> [EXERCISE] Go through the listing below and gather every line with the word "that".

==== TASK INPUT ====

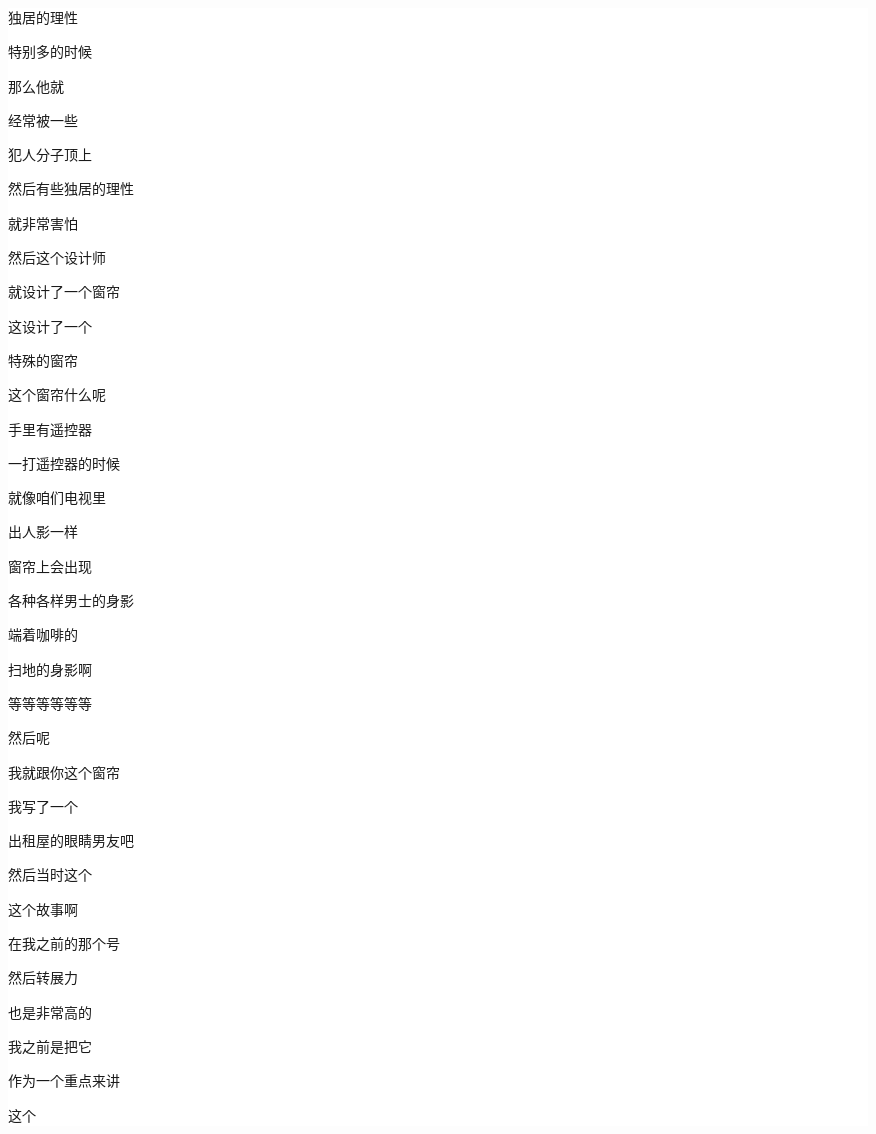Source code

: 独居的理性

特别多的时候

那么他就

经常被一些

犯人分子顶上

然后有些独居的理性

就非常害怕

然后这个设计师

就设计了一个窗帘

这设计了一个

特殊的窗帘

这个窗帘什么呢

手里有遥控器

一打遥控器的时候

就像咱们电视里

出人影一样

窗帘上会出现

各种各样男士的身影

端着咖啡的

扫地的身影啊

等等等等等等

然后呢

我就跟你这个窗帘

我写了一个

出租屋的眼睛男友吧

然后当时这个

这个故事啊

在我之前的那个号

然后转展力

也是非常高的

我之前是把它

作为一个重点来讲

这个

====
==== TASK INPUT ====

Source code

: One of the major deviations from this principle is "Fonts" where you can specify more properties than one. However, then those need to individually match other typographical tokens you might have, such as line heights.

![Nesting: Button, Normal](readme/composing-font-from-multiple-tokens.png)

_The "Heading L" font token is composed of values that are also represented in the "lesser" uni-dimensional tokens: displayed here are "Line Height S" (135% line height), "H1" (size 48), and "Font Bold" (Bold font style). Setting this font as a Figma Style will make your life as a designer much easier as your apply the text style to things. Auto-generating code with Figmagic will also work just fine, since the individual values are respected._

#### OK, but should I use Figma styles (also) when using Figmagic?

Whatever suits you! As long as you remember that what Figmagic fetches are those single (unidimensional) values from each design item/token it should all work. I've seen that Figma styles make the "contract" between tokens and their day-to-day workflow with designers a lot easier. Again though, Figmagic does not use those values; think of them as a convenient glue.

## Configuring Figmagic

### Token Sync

====

> [ANSWER TO THIS PROBLEM]
_The "Heading L" font token is composed of values that are also represented in the "lesser" uni-dimensional tokens: displayed here are "Line Height S" (135% line height), "H1" (size 48), and "Font Bold" (Bold font style). Setting this font as a Figma Style will make your life as a designer much easier as your apply the text style to things. Auto-generating code with Figmagic will also work just fine, since the individual values are respected._
Whatever suits you! As long as you remember that what Figmagic fetches are those single (unidimensional) values from each design item/token it should all work. I've seen that Figma styles make the "contract" between tokens and their day-to-day workflow with designers a lot easier. Again though, Figmagic does not use those values; think of them as a convenient glue.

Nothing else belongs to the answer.